Aussi, à la lumière de la première lettre de Jean et de ce que Paul nous laissent comprendre, il ne faut pas être surpris d’observer que là où l’enseignement en ce qui concerne le pardon des péchés (avec le don de la justification/droiture) et le renouvellement de la pensée (Metanoia, mal traduit par “repentance“) n’est pas correctement enseigné, la communauté de croyants ne peut pas sortir du stade d’enfant dans leur union avec le Christ. Ce ne sont pas les caractéristiques modelées par la pensée du monde comme les titres, le niveau d’études, le niveau de responsabilité, les capacités humaines ou le nombre d’années de conversion qui déterminent la maturité dans l’union avec Jésus-Christ et l’aptitude à enseigner ou à diriger au sein du Corps de Christ. De nos jours, le nombre de croyants qui sont sortis du stade d’enfant semble très faible, y compris parmi ceux qui enseignent ou dirigent… Et malheureusement, s’ils ne prennent pas soin d’eux-mêmes et de leur enseignement, mais s’ils restent avec les lunettes de la tradition, ils passent à côté du salut pour eux-mêmes et pour ceux qu’ils enseignent (cf. 1 Timothée 4:16). Ce qui est malheureux, c’est que si un croyant au stade d’enfant est dans un environnement où l’enseignement n’est pas correct, en particulier en ce qui concerne le pardon des péchés et le renouvellement de la pensée, et qu’il reçoit un enseignement qui mélange la grâce et la Loi, il est peu probable que ce croyant arrive un jour à sortir du stade d’enfant.

Mais Dieu est à l’œuvre par son Esprit et l’enseignement authentique duquel Paul invite Tite à parler, est redécouvert par de nombreux croyants de par le monde qui ont soif de vérité et qui se plongent dans les textes bibliques, cherchant la vérité de tout leur cœur pour connaître intimement le seul vrai Dieu, et celui qu’il a envoyé, Jésus-Christ.
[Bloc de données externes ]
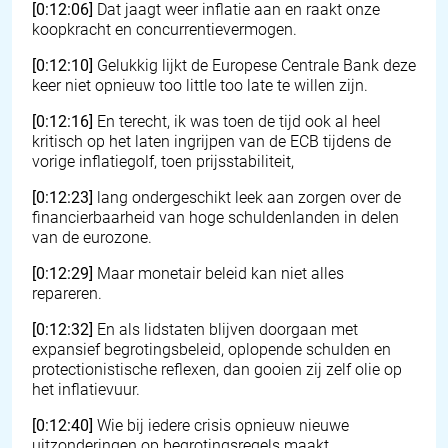
[0:12:06]
Dat jaagt weer inflatie aan en raakt onze
koopkracht en concurrentievermogen.
[0:12:10]
Gelukkig lijkt de Europese Centrale Bank deze
keer niet opnieuw too little too late te willen zijn.
[0:12:16]
En terecht, ik was toen de tijd ook al heel
kritisch op het laten ingrijpen van de ECB tijdens de
vorige inflatiegolf, toen prijsstabiliteit,
[0:12:23]
lang ondergeschikt leek aan zorgen over de
financierbaarheid van hoge schuldenlanden in delen
van de eurozone.
[0:12:29]
Maar monetair beleid kan niet alles
repareren.
[0:12:32]
En als lidstaten blijven doorgaan met
expansief begrotingsbeleid, oplopende schulden en
protectionistische reflexen, dan gooien zij zelf olie op
het inflatievuur.
[0:12:40]
Wie bij iedere crisis opnieuw nieuwe
uitzonderingen op begrotingsregels maakt,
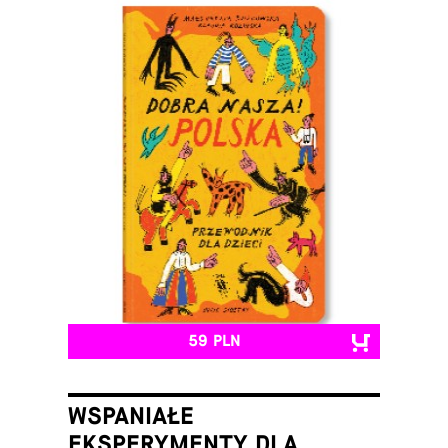
59 PLN
WSPANIAŁE
EKSPERYMENTY DLA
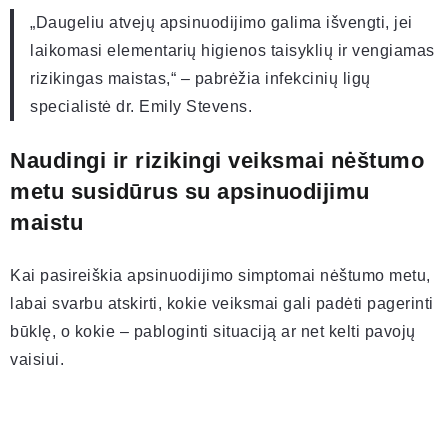
„Daugeliu atvejų apsinuodijimo galima išvengti, jei
laikomasi elementarių higienos taisyklių ir vengiamas
rizikingas maistas,“ – pabrėžia infekcinių ligų
specialistė dr. Emily Stevens.
Naudingi ir rizikingi veiksmai nėštumo
metu susidūrus su apsinuodijimu
maistu
Kai pasireiškia apsinuodijimo simptomai nėštumo metu,
labai svarbu atskirti, kokie veiksmai gali padėti pagerinti
būklę, o kokie – pabloginti situaciją ar net kelti pavojų
vaisiui.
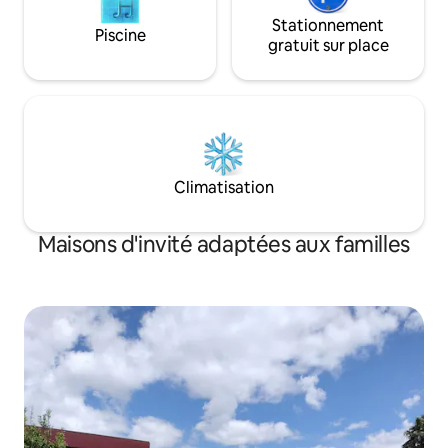
Stationnement
Piscine
gratuit sur place
Climatisation
Maisons d'invité adaptées aux familles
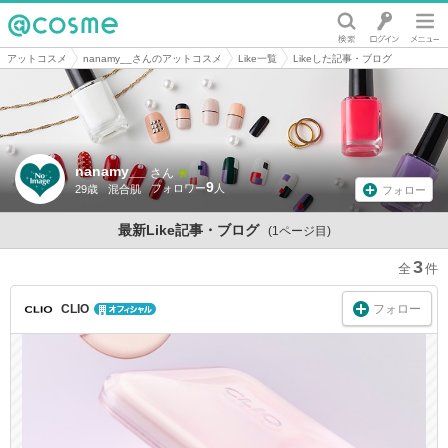
@cosme
アットコスメ
nanamy__さんのアットコスメ
Like一覧
Likeした記事・ブログ
nanamy__
さん
9
29歳
混合肌
フォロー
最新Like記事・ブログ
(1ページ目)
3
フォロー
CLIO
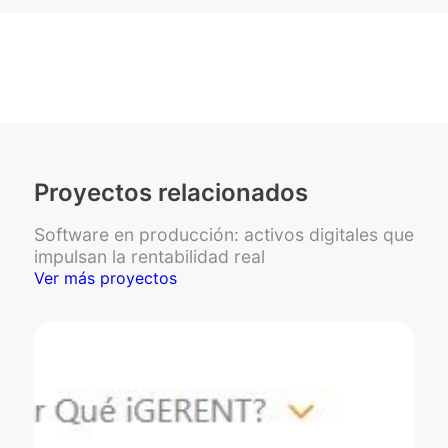
Proyectos relacionados
Software en producción: activos digitales que
impulsan la rentabilidad real
Ver más proyectos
De plus en plus de croyants sortent du stade d’enfant, et voient Christ être formé en eux pour en amener d’autres à goûter à l’acompte sur l’héritage et manifester au monde l’amour du Christ, en vivant les réalités du règne de Dieu au quotidien, comme on peut l’observer dans le livre des Actes.

Que la grâce et la paix vous soient multipliées par la connaissance, correcte et précise, de Dieu et de Jésus-Christ, notre Seigneur.

_

* A noter: bien que dans le contexte de ce chapitre Paul fasse clairement allusion à l’assemblée des croyants lorsqu’il parle du “temple de Dieu“, il leur dit que l’Esprit habite en eux. Ceci est valable aussi pour l’individu, car l’Esprit est donné aux individus. Il s’agit d’ailleurs exactement du même Esprit pour chacun, le même qui était en Jésus-Christ. Jésus-Christ a parlé de lui-même en utilisant cette même expression du temple de Dieu (cf. Jean 2:19-21). C’est précisément parce que l’Esprit de Dieu était en lui. C’est pour cela que Paul utilise l’expression du “temple” à la fois pour les individus, mais aussi pour l’assemblée en tant que “Corps de Christ“.